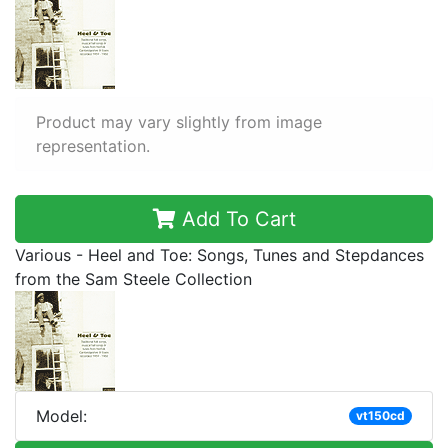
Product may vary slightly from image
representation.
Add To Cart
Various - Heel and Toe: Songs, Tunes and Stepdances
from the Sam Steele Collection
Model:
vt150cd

=-=-=

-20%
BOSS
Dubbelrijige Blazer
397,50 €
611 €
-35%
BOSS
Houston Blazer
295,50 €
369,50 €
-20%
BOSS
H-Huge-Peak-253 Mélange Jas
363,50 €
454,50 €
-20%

=-=-=

* [Assignment] List every line above that contains the word "Blazer".

* [Reply to the exercise]
Dubbelrijige Blazer
Houston Blazer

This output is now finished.